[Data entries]

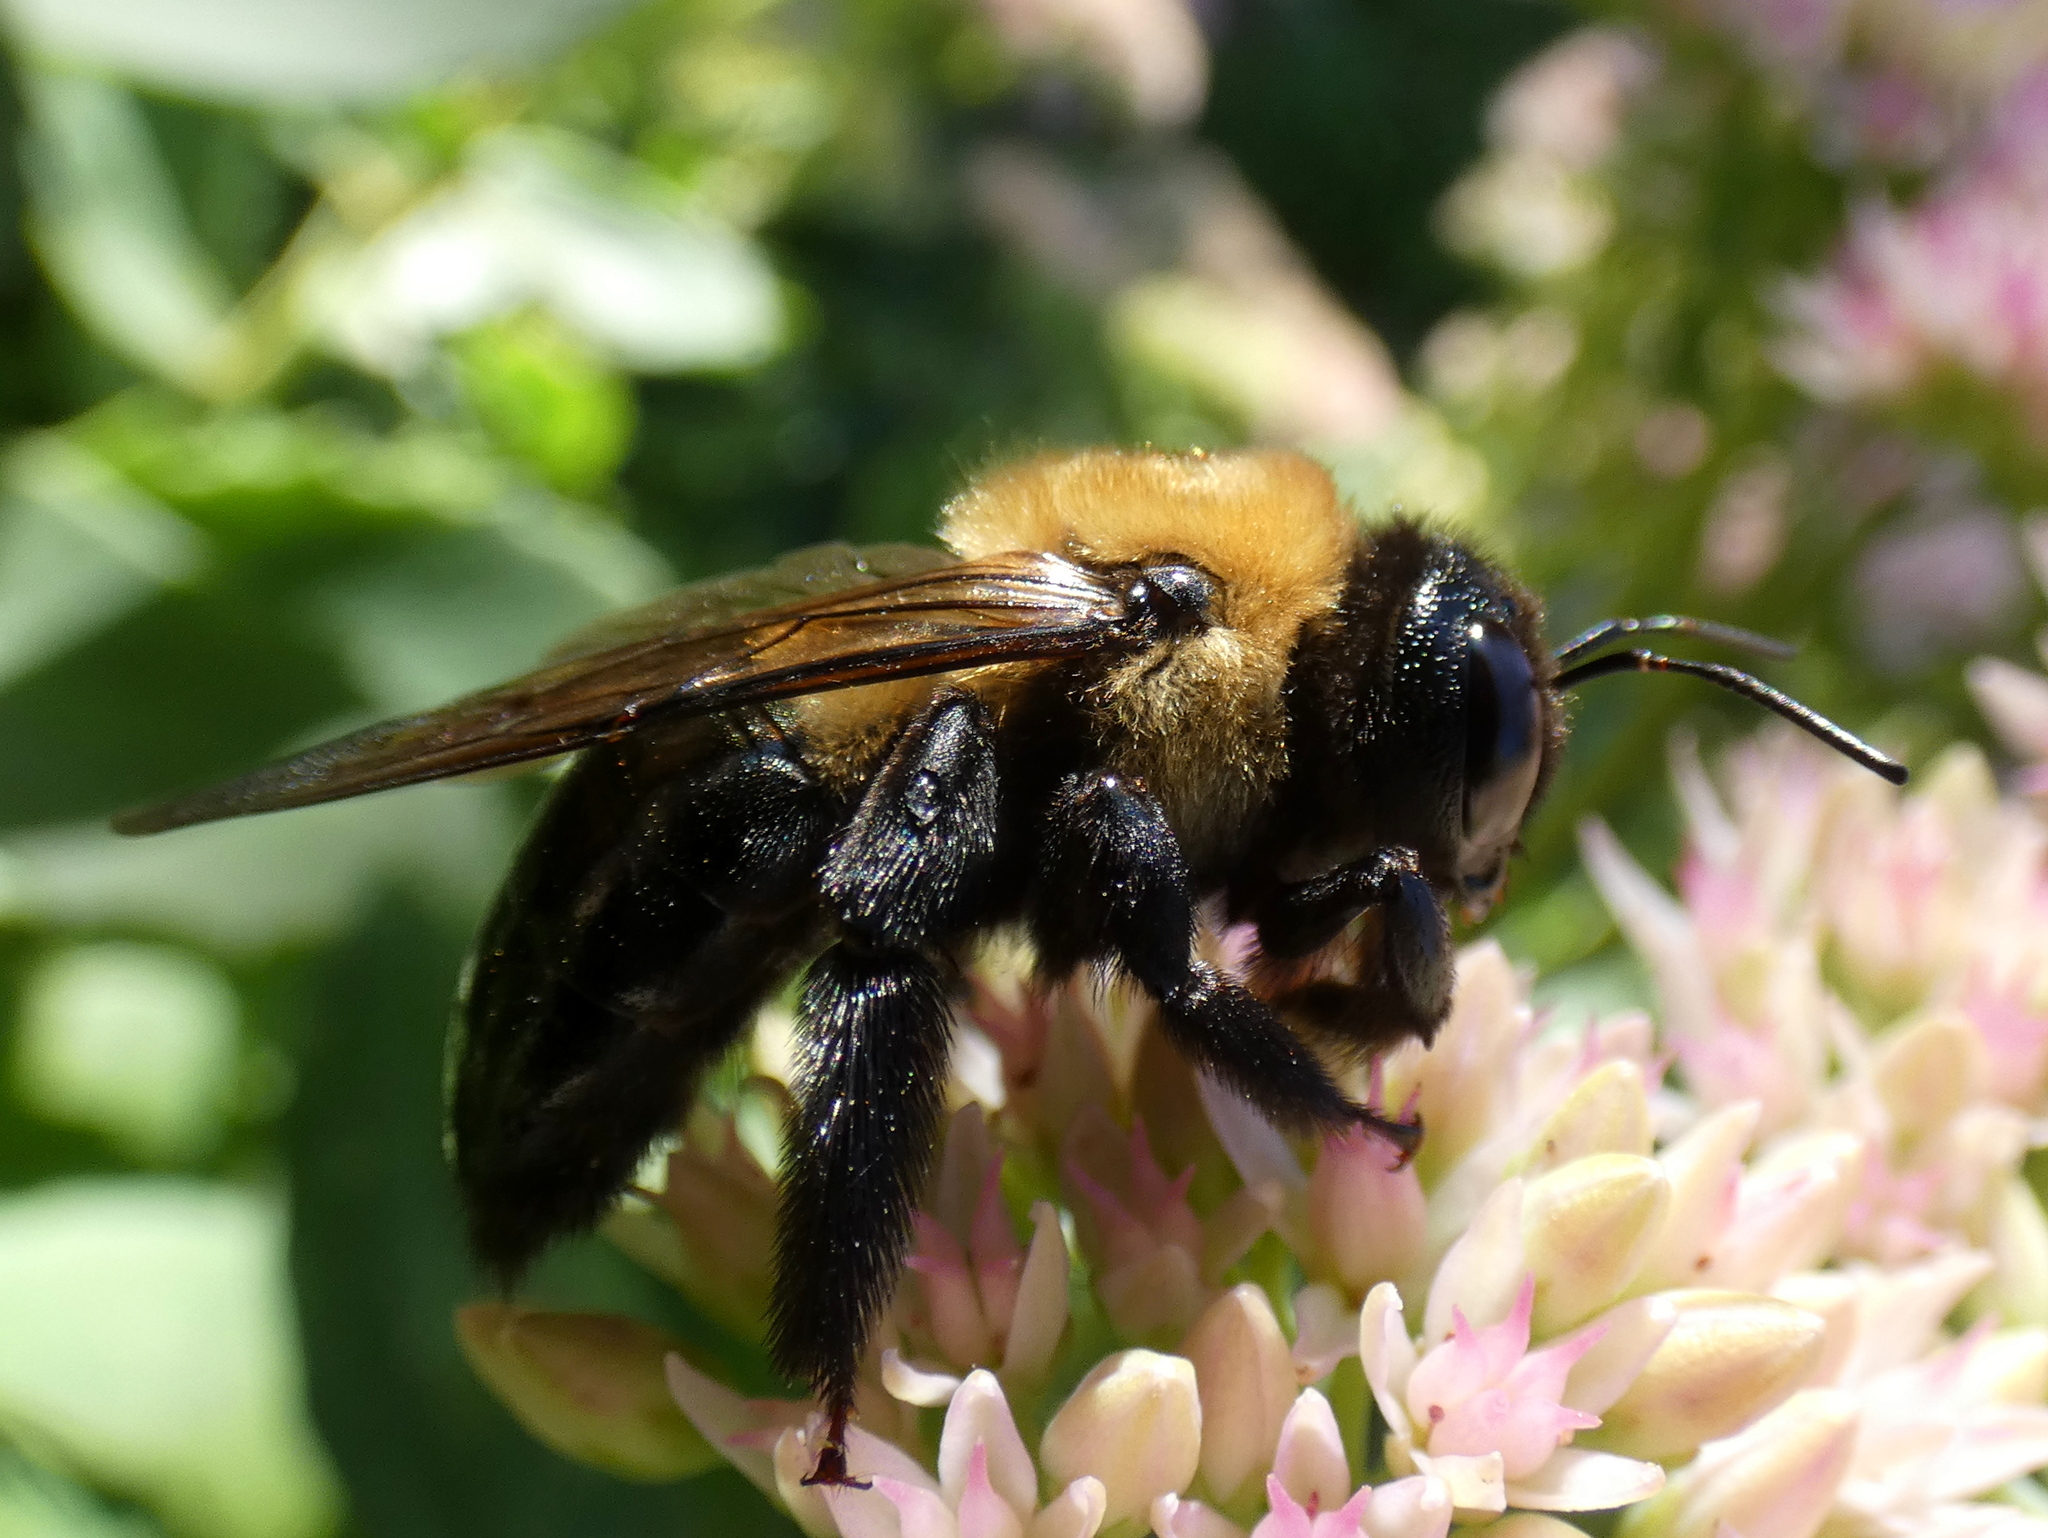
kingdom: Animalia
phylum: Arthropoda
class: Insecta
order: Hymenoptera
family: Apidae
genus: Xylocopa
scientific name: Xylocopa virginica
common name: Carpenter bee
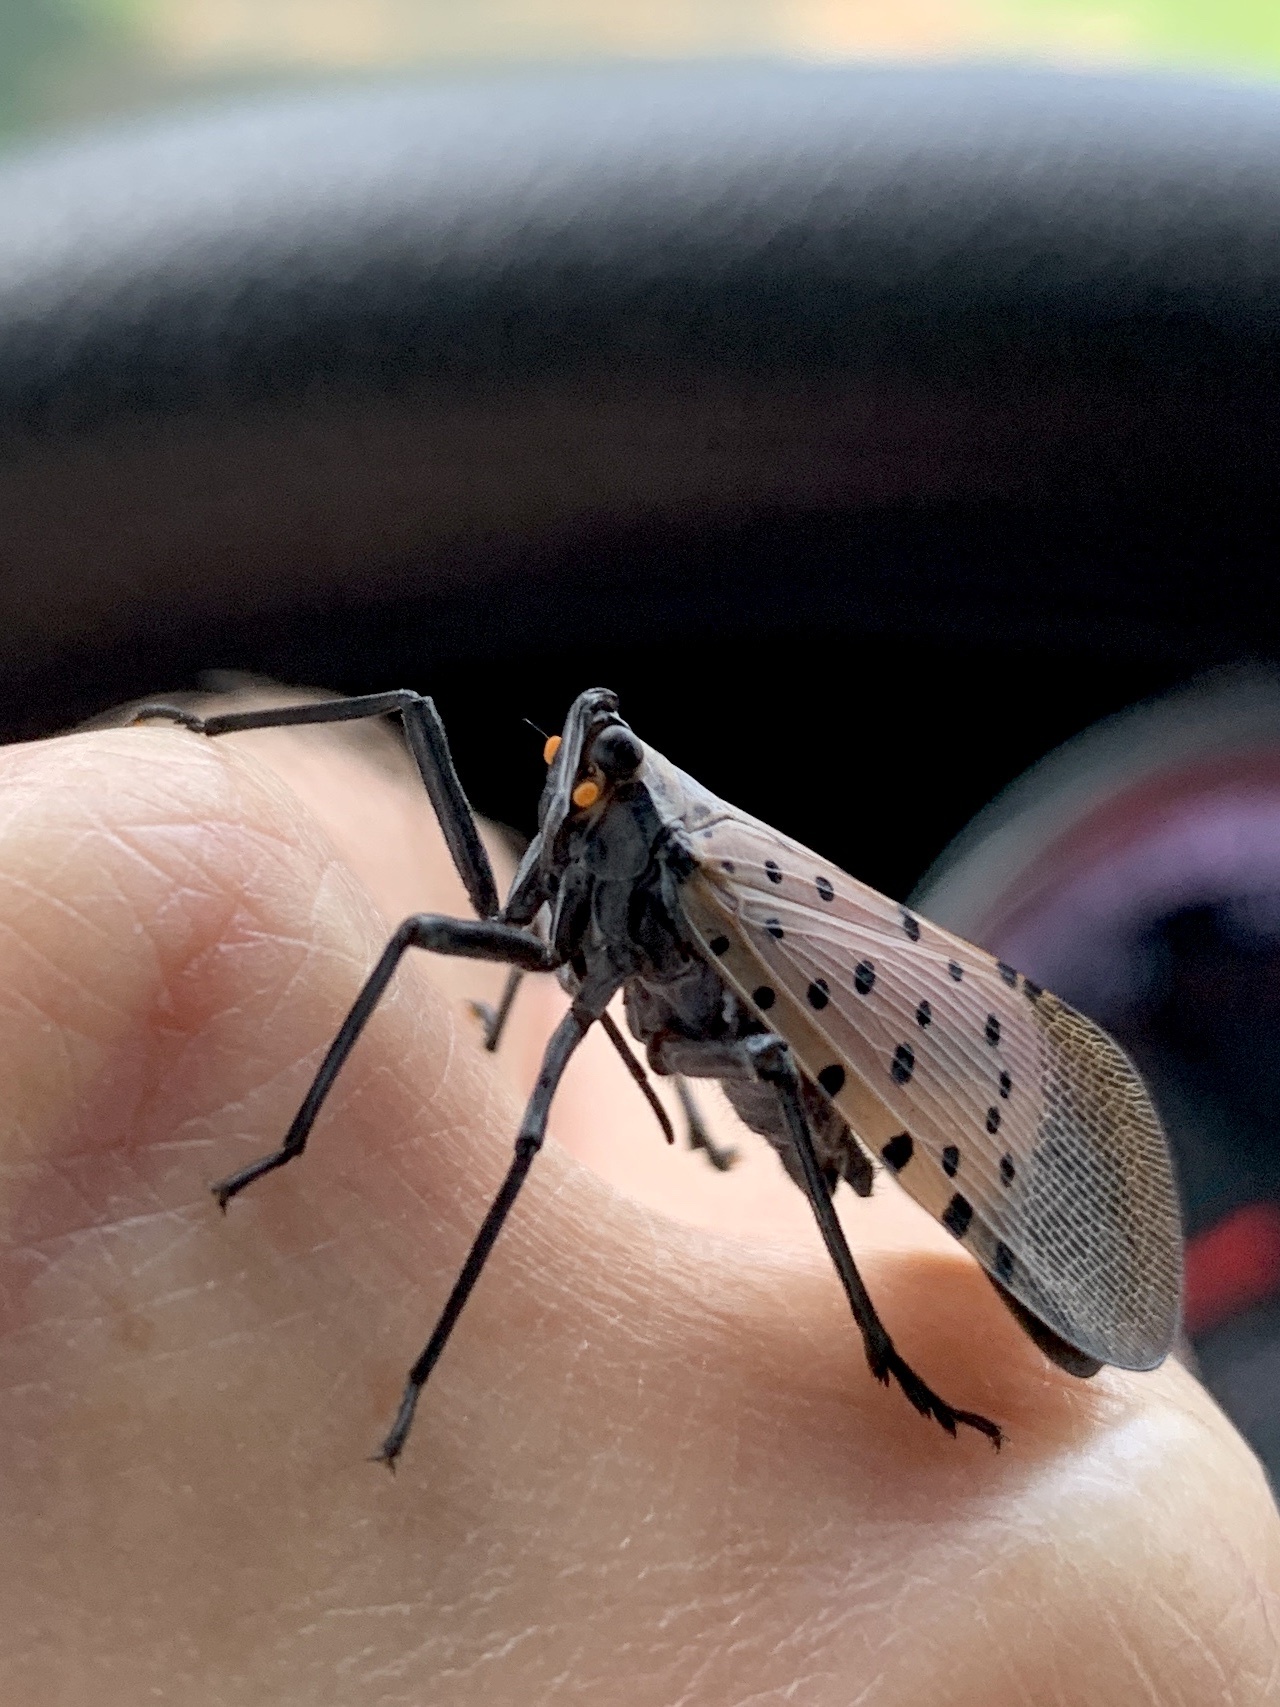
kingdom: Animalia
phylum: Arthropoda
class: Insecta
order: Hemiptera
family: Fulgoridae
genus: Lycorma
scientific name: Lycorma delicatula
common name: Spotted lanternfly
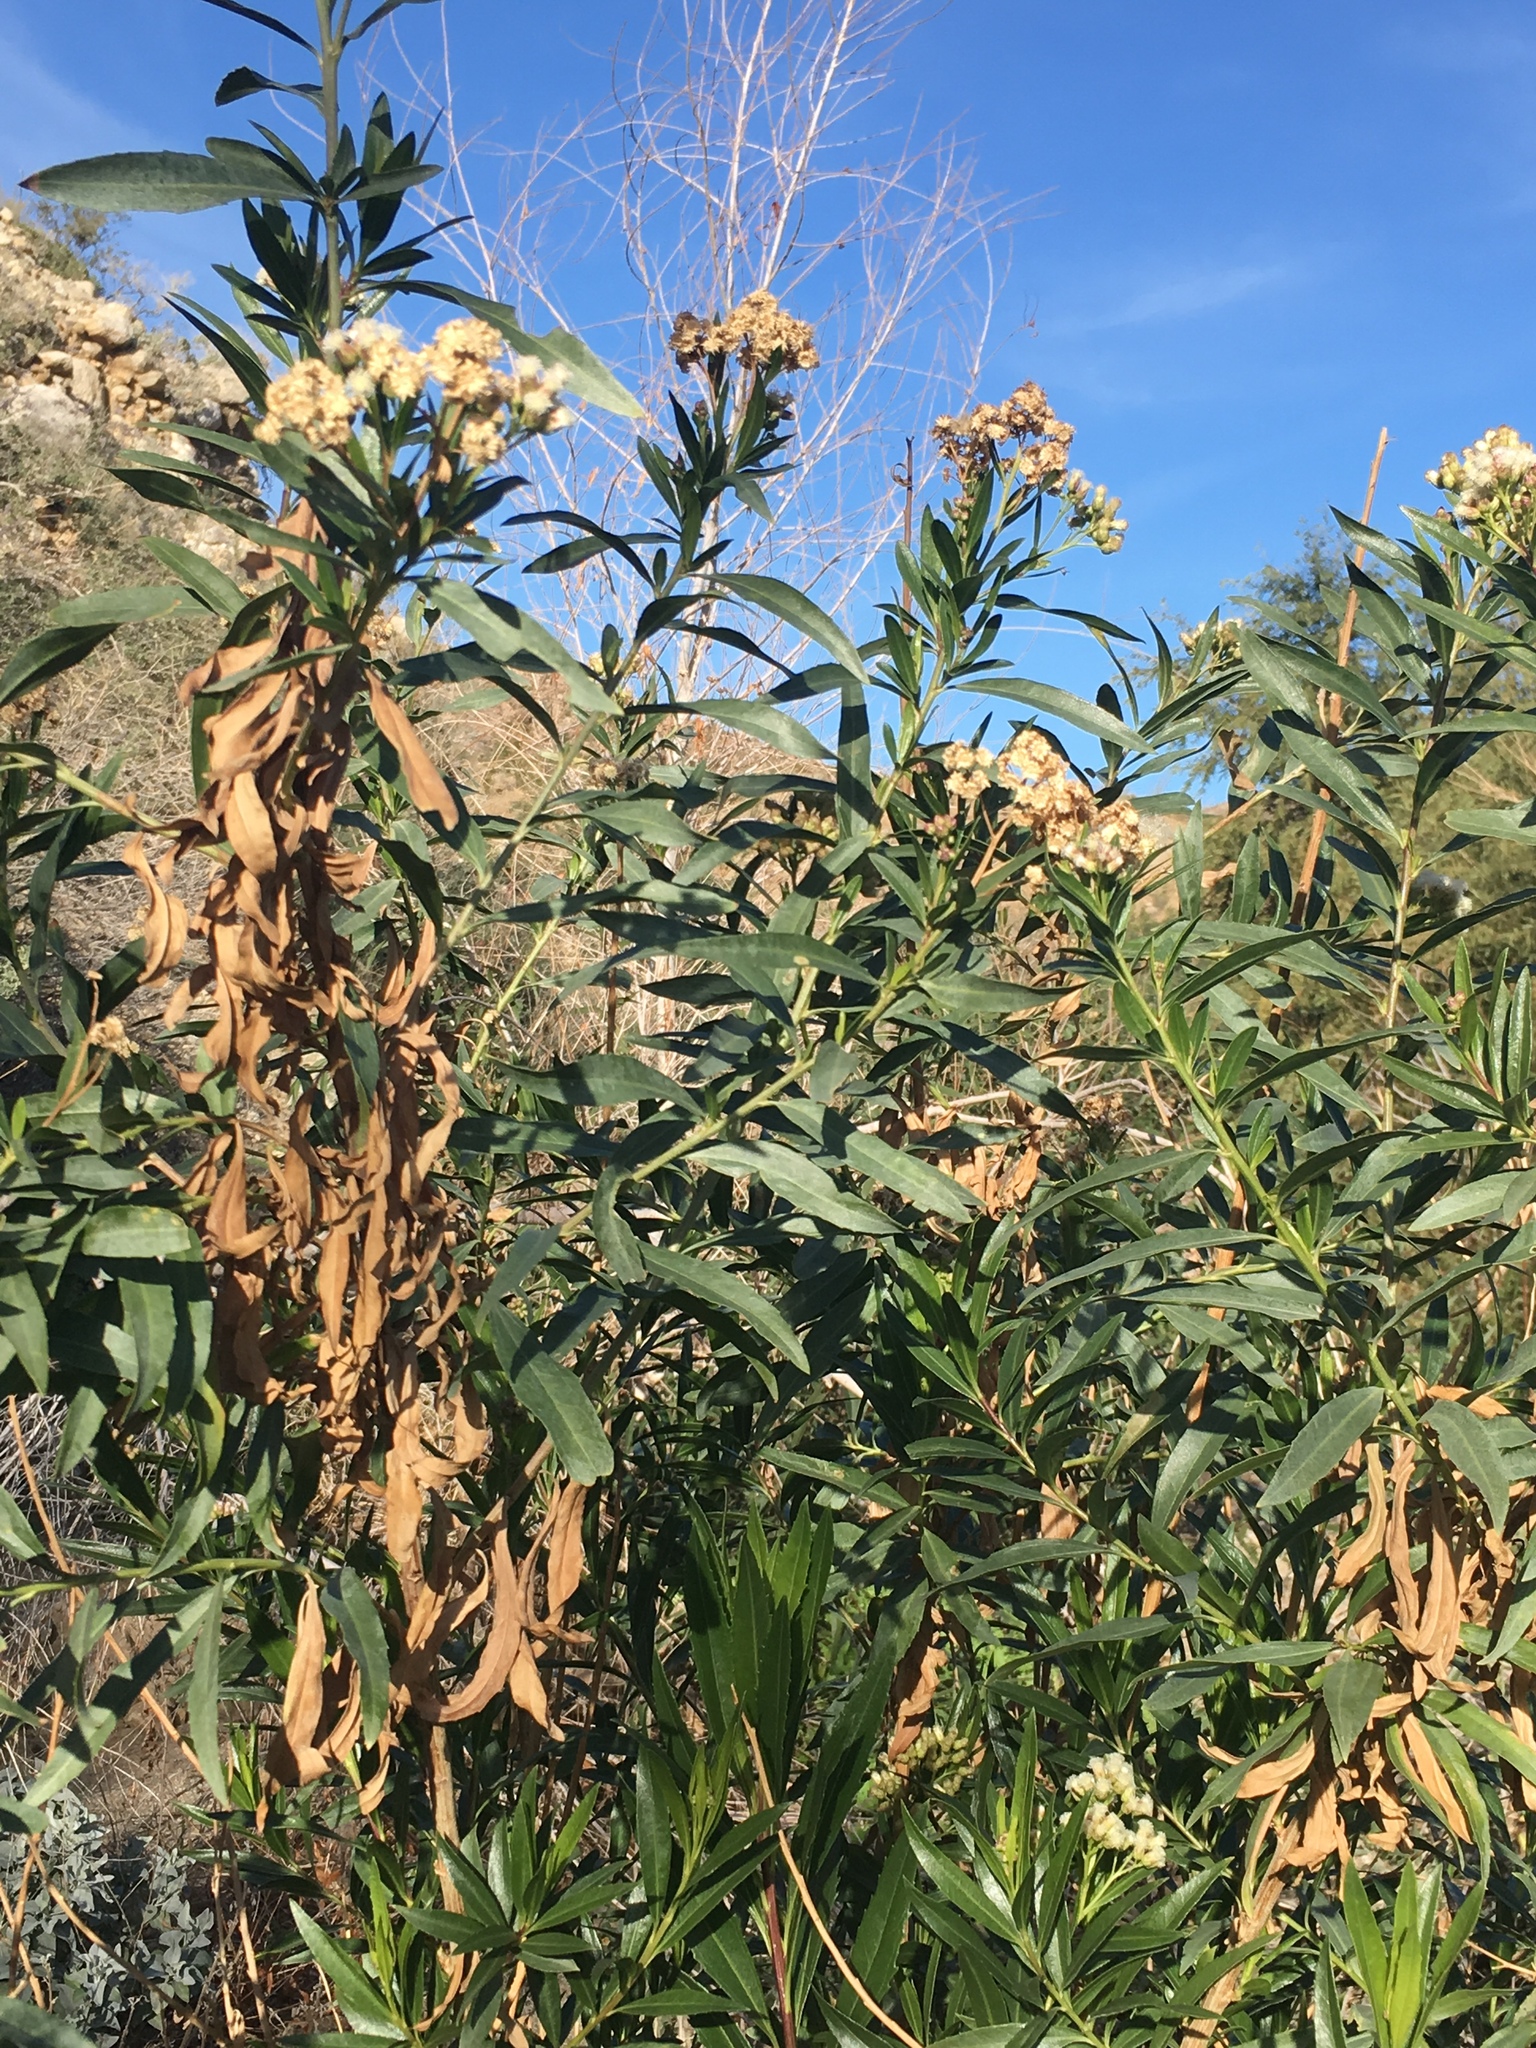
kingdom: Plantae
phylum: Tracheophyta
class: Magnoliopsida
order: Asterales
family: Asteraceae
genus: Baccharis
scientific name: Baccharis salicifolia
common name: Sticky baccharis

= What you will do =
Copy out the lines of every record above word for word, leaving out the pictures.

= Problem solution =
kingdom: Animalia
phylum: Arthropoda
class: Insecta
order: Hymenoptera
family: Apidae
genus: Xylocopa
scientific name: Xylocopa virginica
common name: Carpenter bee
kingdom: Animalia
phylum: Arthropoda
class: Insecta
order: Hemiptera
family: Fulgoridae
genus: Lycorma
scientific name: Lycorma delicatula
common name: Spotted lanternfly
kingdom: Plantae
phylum: Tracheophyta
class: Magnoliopsida
order: Asterales
family: Asteraceae
genus: Baccharis
scientific name: Baccharis salicifolia
common name: Sticky baccharis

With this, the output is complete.